# [What to do]
The answer must consist solely of the lines from the one containing "4.2. Installation" to the end of the entries below, repeated exactly.

[Rendered images with source text]
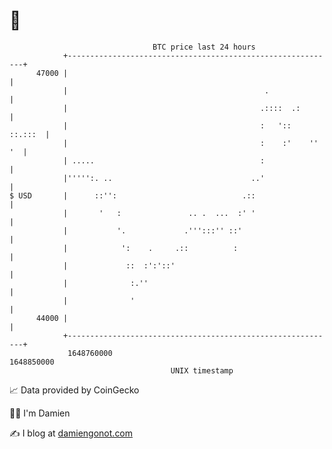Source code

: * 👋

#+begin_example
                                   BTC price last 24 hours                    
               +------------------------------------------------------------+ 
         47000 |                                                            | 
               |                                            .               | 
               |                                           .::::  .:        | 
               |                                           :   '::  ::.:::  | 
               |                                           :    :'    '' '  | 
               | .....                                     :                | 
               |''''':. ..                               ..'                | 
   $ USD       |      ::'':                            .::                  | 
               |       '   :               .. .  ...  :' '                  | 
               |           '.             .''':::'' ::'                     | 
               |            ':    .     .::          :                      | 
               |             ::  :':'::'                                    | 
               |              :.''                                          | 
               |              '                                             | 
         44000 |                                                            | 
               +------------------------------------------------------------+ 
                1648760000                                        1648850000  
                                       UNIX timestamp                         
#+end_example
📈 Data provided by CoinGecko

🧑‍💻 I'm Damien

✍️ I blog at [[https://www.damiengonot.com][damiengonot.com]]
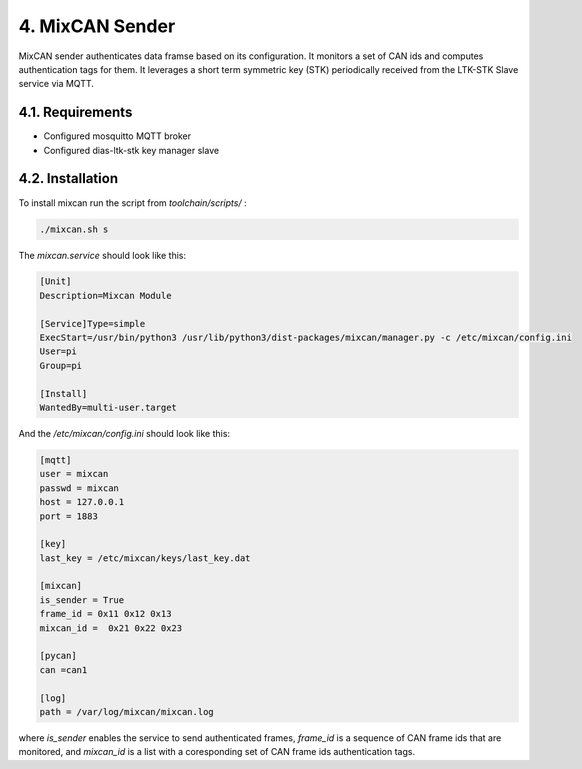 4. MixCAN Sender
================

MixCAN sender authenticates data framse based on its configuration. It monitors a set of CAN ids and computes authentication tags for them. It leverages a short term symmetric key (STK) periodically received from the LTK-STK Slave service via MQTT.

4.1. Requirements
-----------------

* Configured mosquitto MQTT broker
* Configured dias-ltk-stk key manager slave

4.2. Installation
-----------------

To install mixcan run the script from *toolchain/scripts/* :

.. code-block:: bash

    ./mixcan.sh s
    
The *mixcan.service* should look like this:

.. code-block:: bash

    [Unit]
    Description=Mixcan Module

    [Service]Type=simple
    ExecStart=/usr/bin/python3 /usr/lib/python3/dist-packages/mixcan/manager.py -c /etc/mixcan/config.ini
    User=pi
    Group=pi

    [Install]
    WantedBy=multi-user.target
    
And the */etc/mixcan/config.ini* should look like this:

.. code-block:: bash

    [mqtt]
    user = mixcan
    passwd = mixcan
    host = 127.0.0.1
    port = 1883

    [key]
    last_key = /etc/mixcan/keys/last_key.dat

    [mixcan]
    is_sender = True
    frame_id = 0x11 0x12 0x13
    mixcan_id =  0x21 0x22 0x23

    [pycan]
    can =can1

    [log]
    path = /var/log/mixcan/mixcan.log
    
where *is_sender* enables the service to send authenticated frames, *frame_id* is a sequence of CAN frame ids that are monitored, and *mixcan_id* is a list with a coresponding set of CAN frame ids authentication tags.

# [Expected answer]
4.2. Installation
-----------------

To install mixcan run the script from *toolchain/scripts/* :

.. code-block:: bash

    ./mixcan.sh s
    
The *mixcan.service* should look like this:

.. code-block:: bash

    [Unit]
    Description=Mixcan Module

    [Service]Type=simple
    ExecStart=/usr/bin/python3 /usr/lib/python3/dist-packages/mixcan/manager.py -c /etc/mixcan/config.ini
    User=pi
    Group=pi

    [Install]
    WantedBy=multi-user.target
    
And the */etc/mixcan/config.ini* should look like this:

.. code-block:: bash

    [mqtt]
    user = mixcan
    passwd = mixcan
    host = 127.0.0.1
    port = 1883

    [key]
    last_key = /etc/mixcan/keys/last_key.dat

    [mixcan]
    is_sender = True
    frame_id = 0x11 0x12 0x13
    mixcan_id =  0x21 0x22 0x23

    [pycan]
    can =can1

    [log]
    path = /var/log/mixcan/mixcan.log
    
where *is_sender* enables the service to send authenticated frames, *frame_id* is a sequence of CAN frame ids that are monitored, and *mixcan_id* is a list with a coresponding set of CAN frame ids authentication tags.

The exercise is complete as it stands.